• REQUIRED WORK:
1. Please reproduce the email between "Michel Bauwens michelsub2004" and "simple-minded primitivist ..", inclusive, substituting "subtle" for "sophisticated".
2. According to the email, what is Greer's current project?
3. List every person named in the email.

• TEXT SECTION:
______________________________

[p2p-research] ecotechnic future

Michel Bauwens michelsub2004 at gmail.com
Mon Jul 19 08:08:10 CEST 2010


Hi Kevin,

feel free to take any take you want, though I believe that Greer's thinking
is actually quite sophisticated and precise, and he's not at all a
simple-minded primitivist ..

his current project is to create a huge commons for appropriate technology
knowledge that could be used for local communities,

I'm not sure what his take is on networked technology,

his response to my emails were: "read my book" <g>

Michel

On Mon, Jul 19, 2010 at 12:38 AM, Kevin Carson <
free.market.anticapitalist at gmail.com> wrote:

> On 7/16/10, Michel Bauwens <michelsub2004 at gmail.com> wrote:
>
> > could you have a look at this
> >
> http://www.tikkun.org/tikkundaily/2010/07/09/the-information-age-meet-john-michael-greer/
> ,
> > which refers to a review,and say something about how ecotechnic fits with
> > your own vision and that of lewis mumford whom you often quote in your
> work?

______________________________

• DATA SUPPLIED:
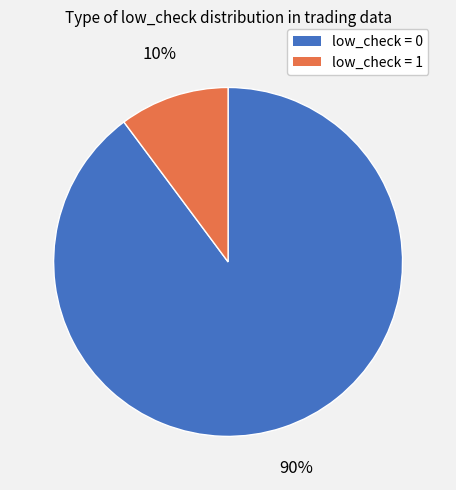

To the nearest percent, what is the average slice percentage?

50%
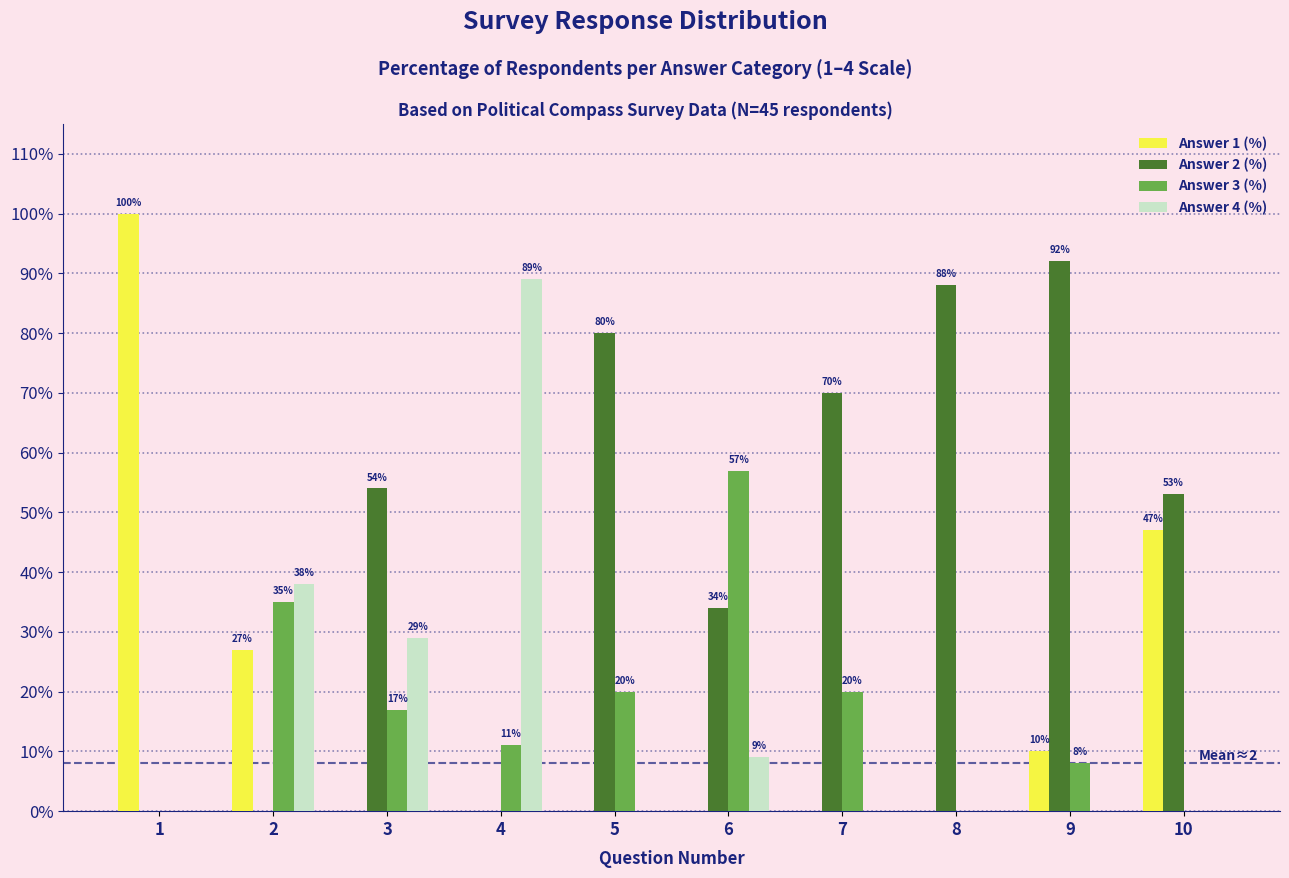

What is the sum of all Answer 4 (%) values?

165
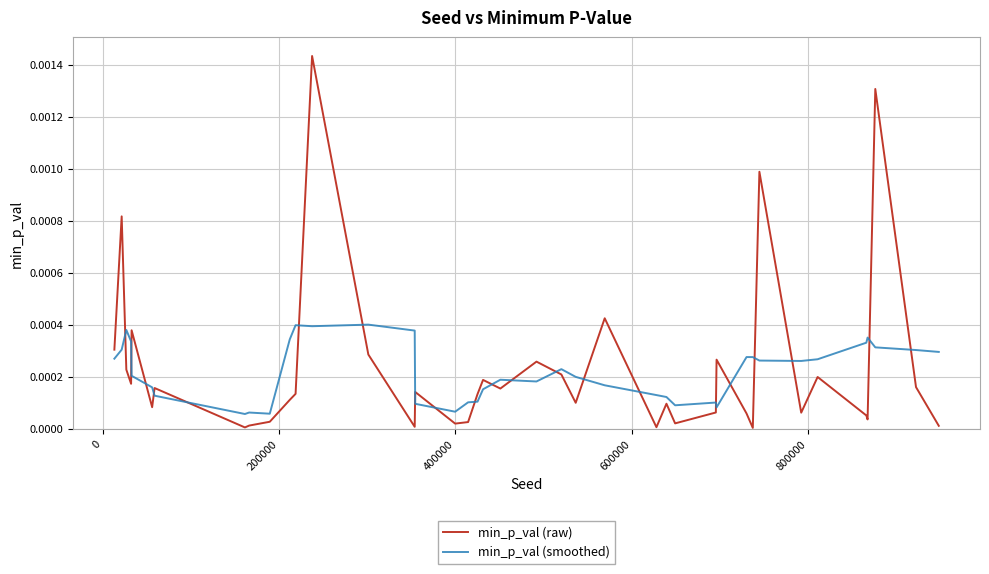

List the series in order of their peak value, highest first.

min_p_val (raw), min_p_val (smoothed)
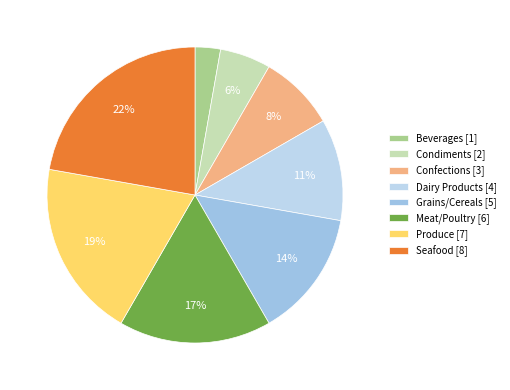

Combined, do Condiments and Confections account for over 50%?

No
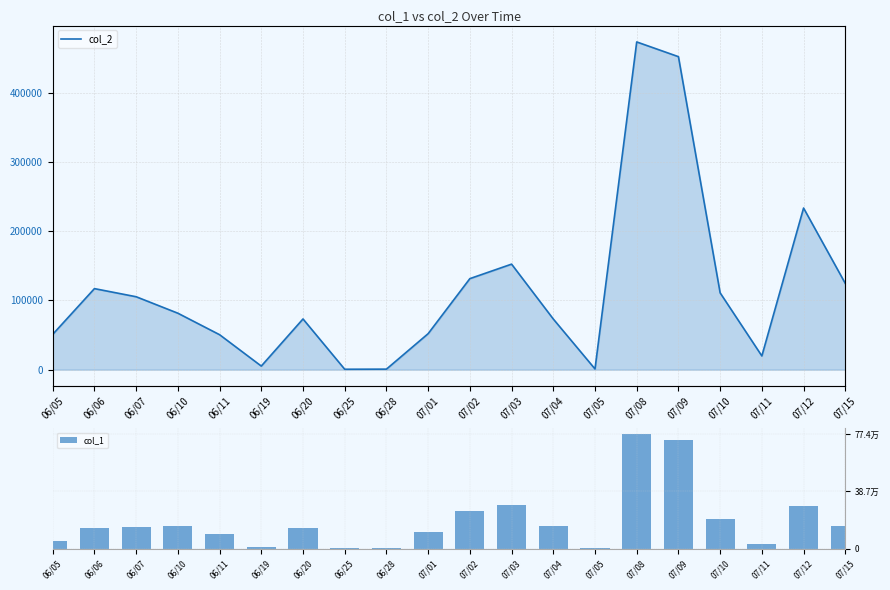

Rank the series at 06/06 from highest to lowest value.

col_1, col_2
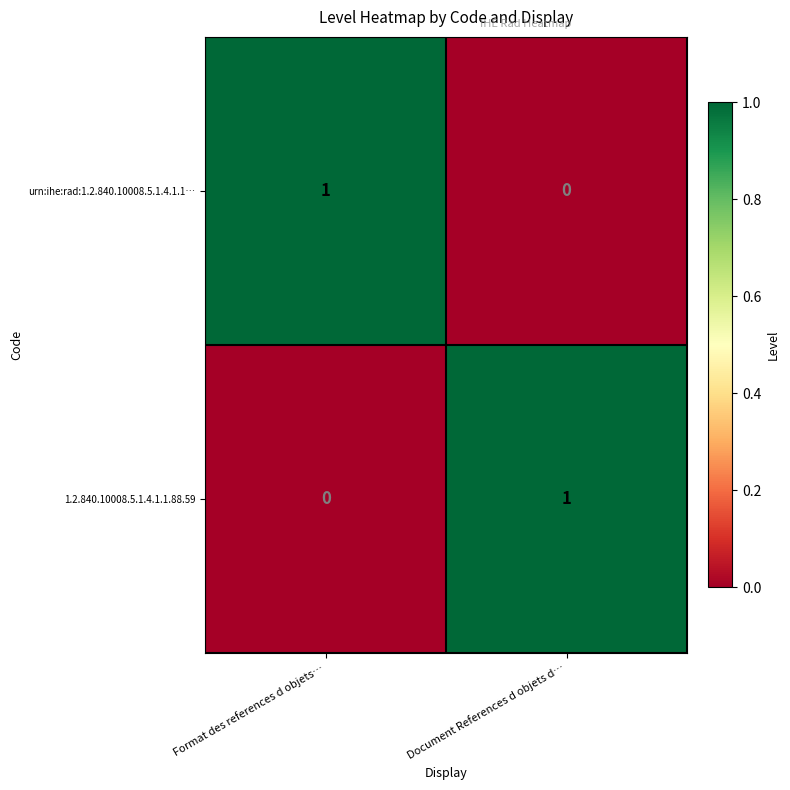

Which category has the highest value in the 1.2.840.10008.5.1.4.1.1.88.59 series?

Document References d objets d…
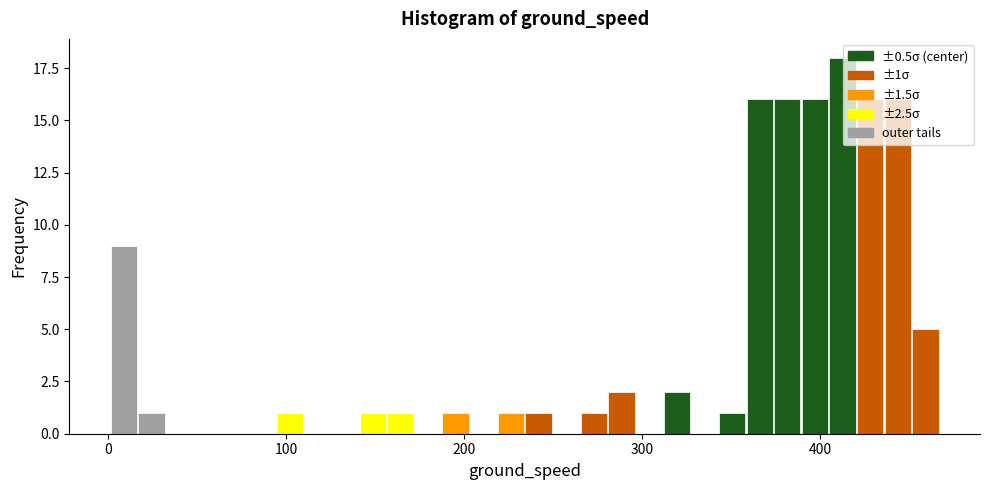

Read against the x-axis, roughly where is the centre of the tallest bar?

410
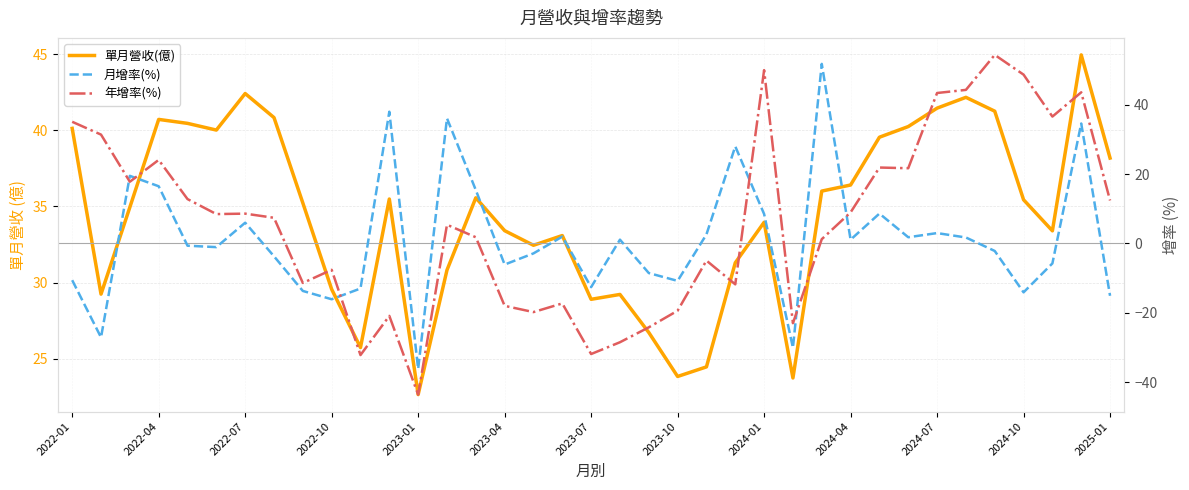

Rank the series by their maximum value, from lowest to highest.

單月營收(億), 月增率(%), 年增率(%)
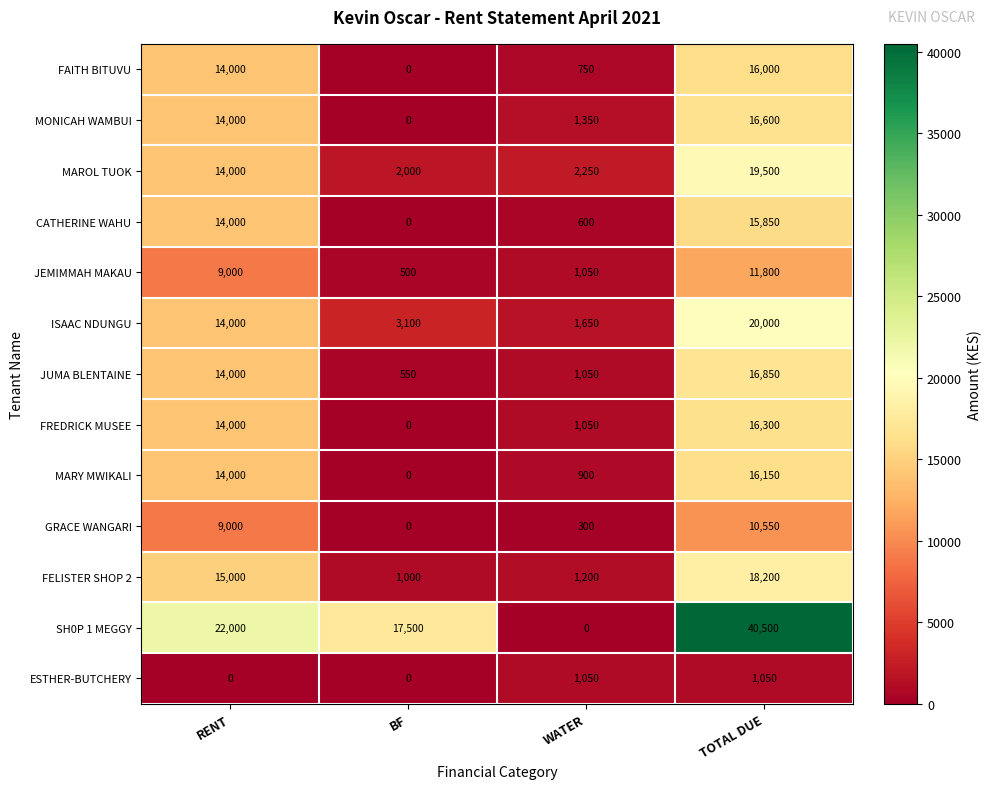

What is the total value across all series at BF?

24650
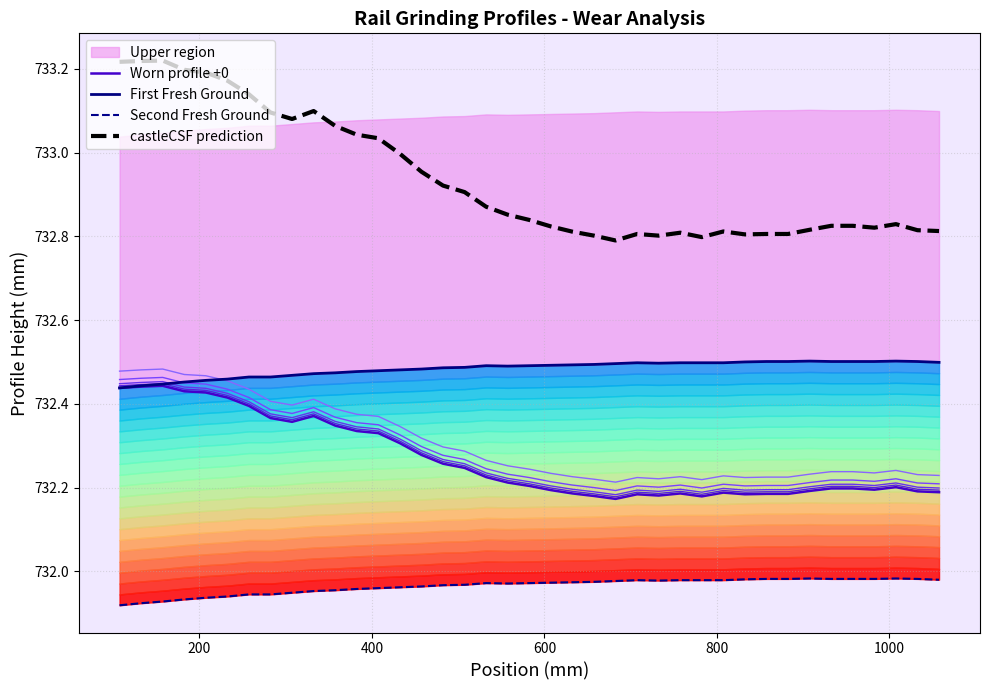

Reading right to left, list all the values displayed in this chart.

Worn profile +0: 732.2	732.2	732.2	732.2	732.2	732.2	732.2	732.2	732.2	732.2	732.2	732.2	732.2	732.2	732.2	732.2	732.2	732.2	732.2	732.2	732.2	732.2	732.2	732.3	732.3	732.3	732.3	732.3	732.3	732.4	732.4	732.4	732.4	732.4	732.4	732.4	732.4	732.4	732.4
First Fresh Ground: 732.5	732.5	732.5	732.5	732.5	732.5	732.5	732.5	732.5	732.5	732.5	732.5	732.5	732.5	732.5	732.5	732.5	732.5	732.5	732.5	732.5	732.5	732.5	732.5	732.5	732.5	732.5	732.5	732.5	732.5	732.5	732.5	732.5	732.5	732.5	732.5	732.4	732.4	732.4
Second Fresh Ground: 732.0	732.0	732.0	732.0	732.0	732.0	732.0	732.0	732.0	732.0	732.0	732.0	732.0	732.0	732.0	732.0	732.0	732.0	732.0	732.0	732.0	732.0	732.0	732.0	732.0	732.0	732.0	732.0	732.0	732.0	731.9	731.9	731.9	731.9	731.9	731.9	731.9	731.9	731.9
castleCSF prediction: 732.8	732.8	732.8	732.8	732.8	732.8	732.8	732.8	732.8	732.8	732.8	732.8	732.8	732.8	732.8	732.8	732.8	732.8	732.8	732.8	732.9	732.9	732.9	732.9	733.0	733.0	733.0	733.0	733.1	733.1	733.1	733.1	733.1	733.2	733.2	733.2	733.2	733.2	733.2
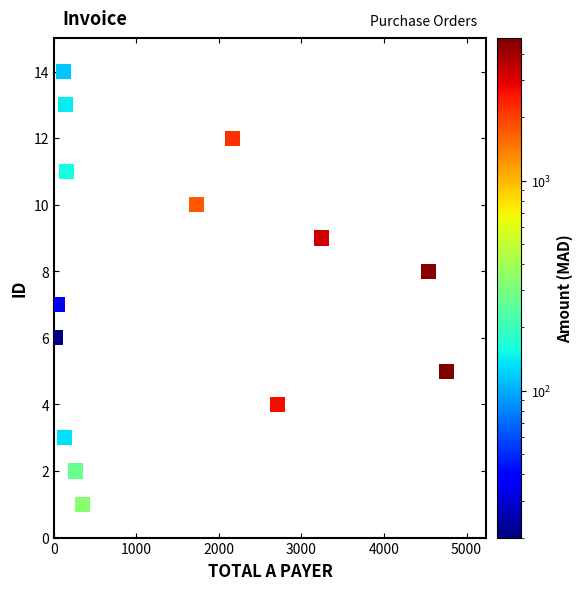

What is the range of Y values (max minus min)?

13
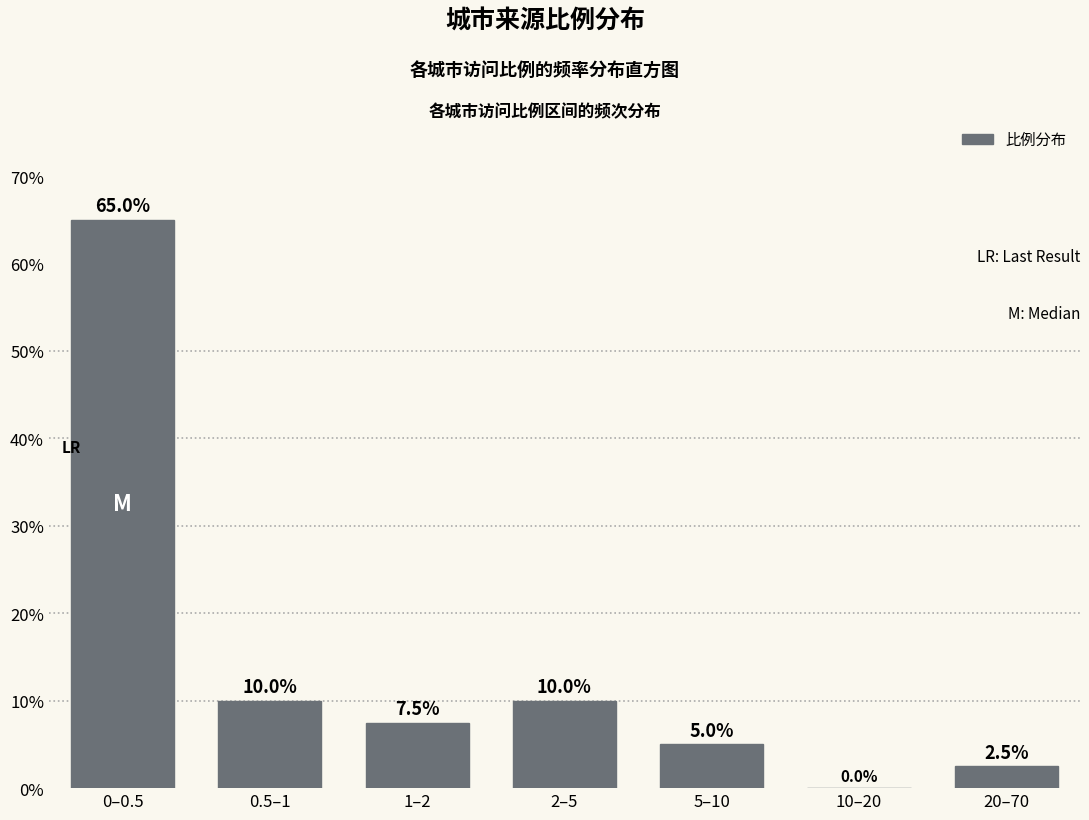

Reading left to right, extract all data points from this chart.

0–0.5=65.0	0.5–1=10.0	1–2=7.5	2–5=10.0	5–10=5.0	10–20=0.0	20–70=2.5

______________________________

• ANSWERS BY ITEM NUMBER:
1.
Michel Bauwens michelsub2004 at gmail.com
Mon Jul 19 08:08:10 CEST 2010


Hi Kevin,

feel free to take any take you want, though I believe that Greer's thinking
is actually quite subtle and precise, and he's not at all a
simple-minded primitivist ..

2. To create a huge commons for appropriate technology knowledge that could be used for local communities.

3. Michel Bauwens, Kevin Carson, Greer, Lewis Mumford